__ABOUT THIS TASK__. Once you find the line with "(497, 708) none -> (301, 482) //", transcribe it and all the lines that follow to the end of the data, exactly as written; skip any pictures.

———

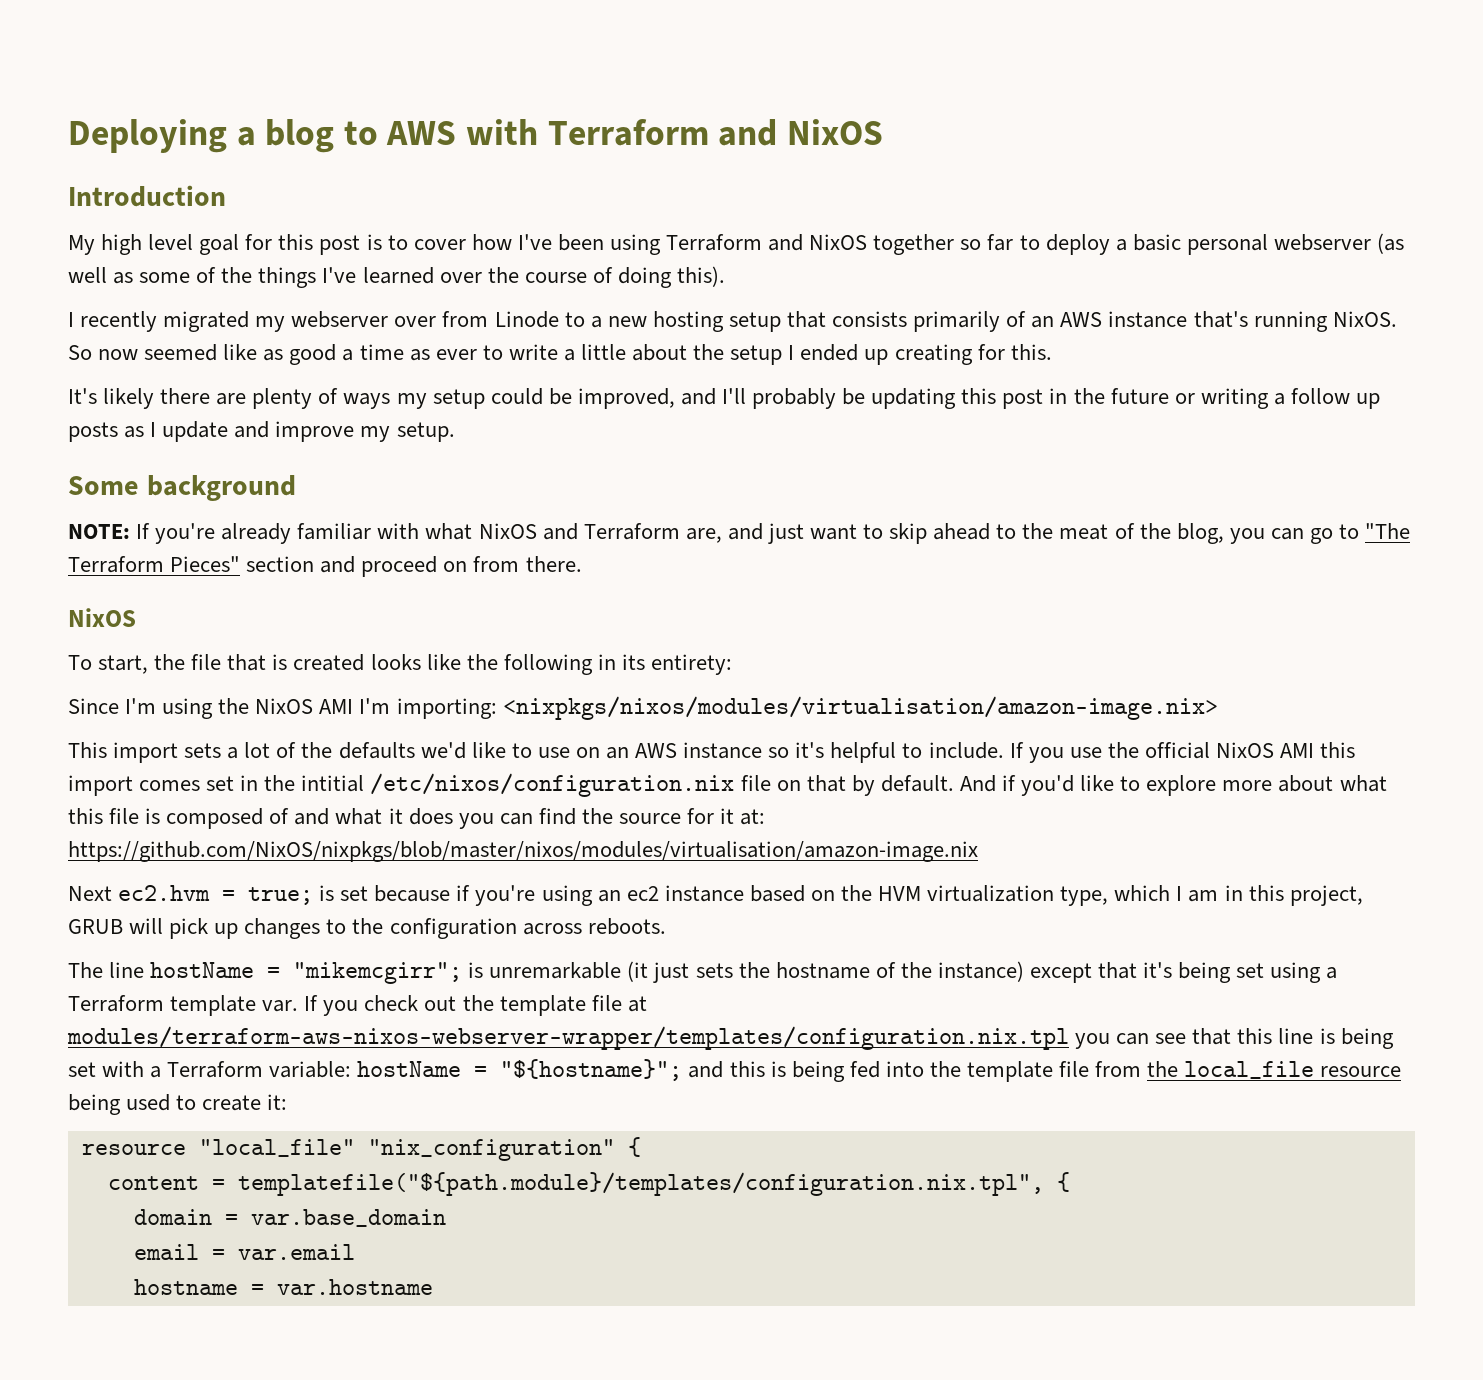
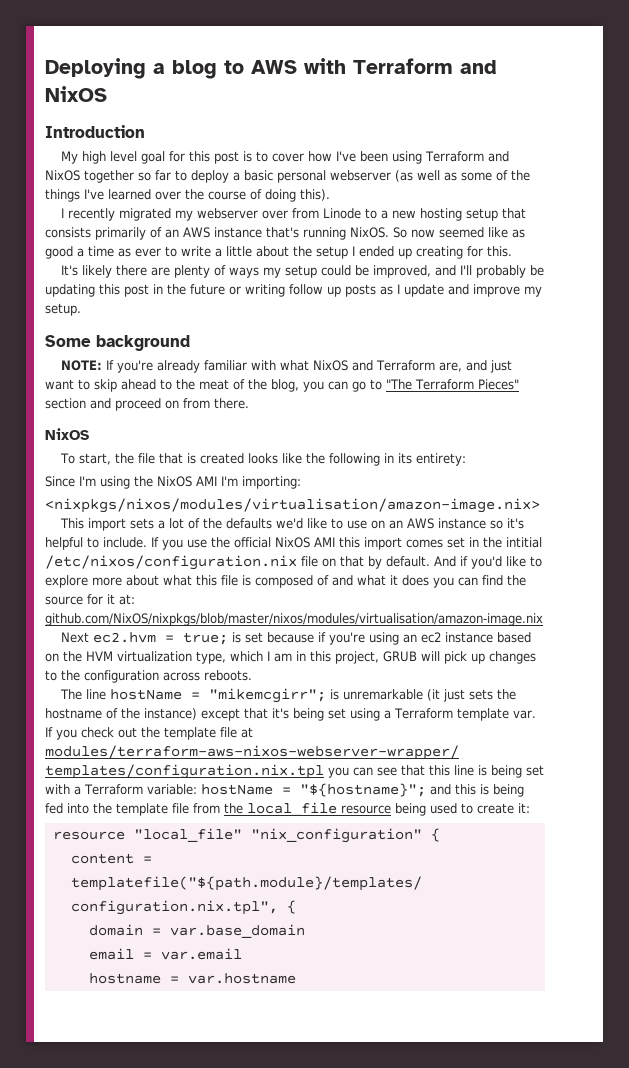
[1273,393,1285,405] a -> (285, 290) none
(497, 708) none -> (301, 482) //
[68,841,978,862] https://github.com/NixOS/nixpkgs/blob/master/nixos/modules/virtualisation/amazon-image.nix -> [45,613,543,626] github.com/NixOS/nixpkgs/blob/master/nixos/modules/virtualisation/amazon-image.nix

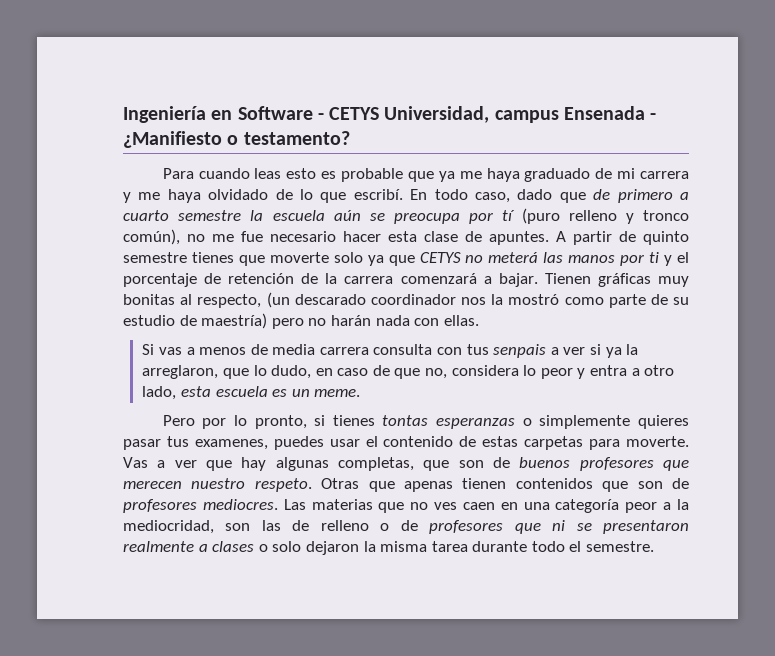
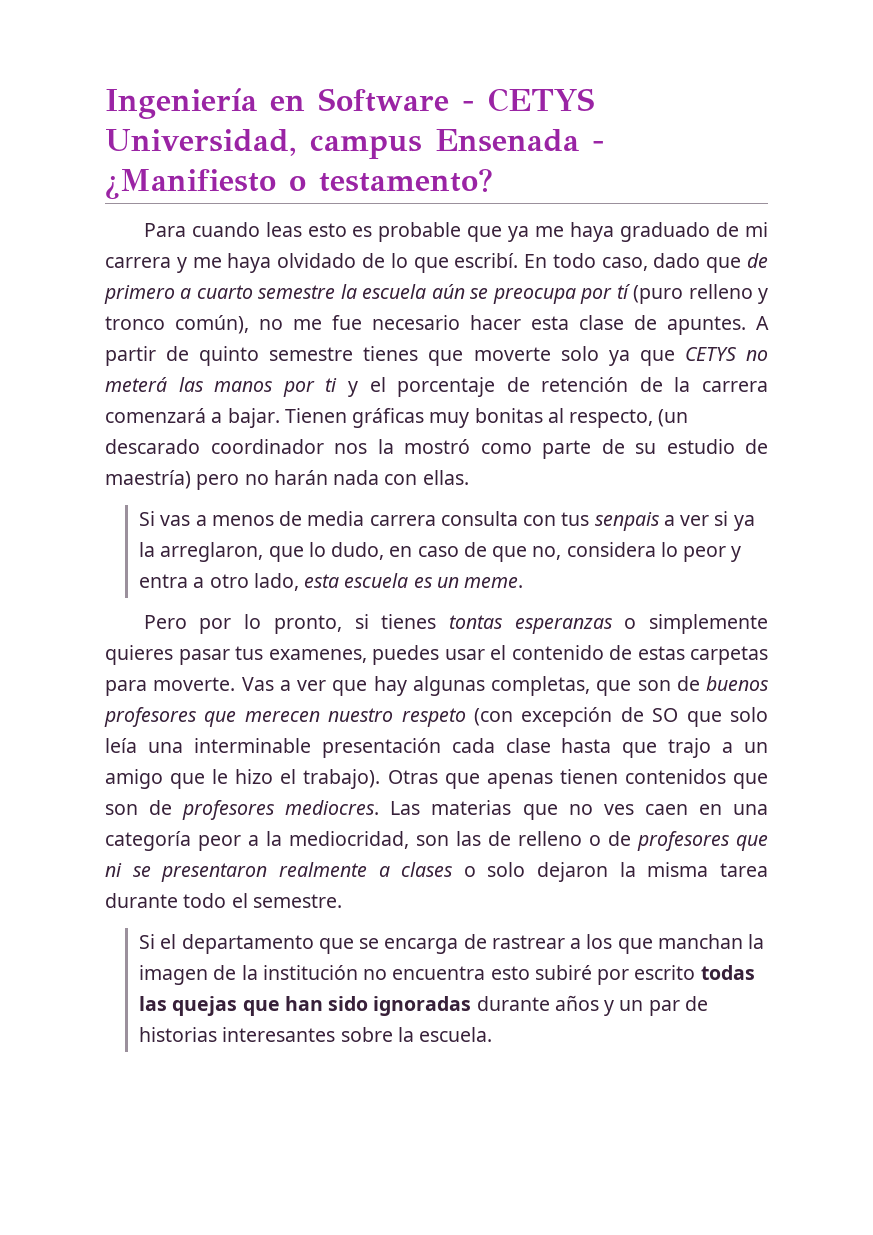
[254,478,312,492] respeto. -> [401,707,768,727] [105,738,768,758] [105,769,381,789] respeto (con excepción de SO que solo leía una interminable presentación cada clase hasta que trajo a un amigo que le hizo el trabajo).
(655, 546) none -> [138,934,765,954] [138,965,755,985] [138,995,708,1016] [138,1027,493,1042] // Si el departamento que se encarga de rastrear a los que manchan la imagen de la institución no encuentra esto subiré por escrito todas las quejas que han sido ignoradas durante años y un par de historias interesantes sobre la escuela.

———

__RESPONSE AREA__.
(497, 708) none -> (301, 482) //
[68,841,978,862] https://github.com/NixOS/nixpkgs/blob/master/nixos/modules/virtualisation/amazon-image.nix -> [45,613,543,626] github.com/NixOS/nixpkgs/blob/master/nixos/modules/virtualisation/amazon-image.nix

[254,478,312,492] respeto. -> [401,707,768,727] [105,738,768,758] [105,769,381,789] respeto (con excepción de SO que solo leía una interminable presentación cada clase hasta que trajo a un amigo que le hizo el trabajo).
(655, 546) none -> [138,934,765,954] [138,965,755,985] [138,995,708,1016] [138,1027,493,1042] // Si el departamento que se encarga de rastrear a los que manchan la imagen de la institución no encuentra esto subiré por escrito todas las quejas que han sido ignoradas durante años y un par de historias interesantes sobre la escuela.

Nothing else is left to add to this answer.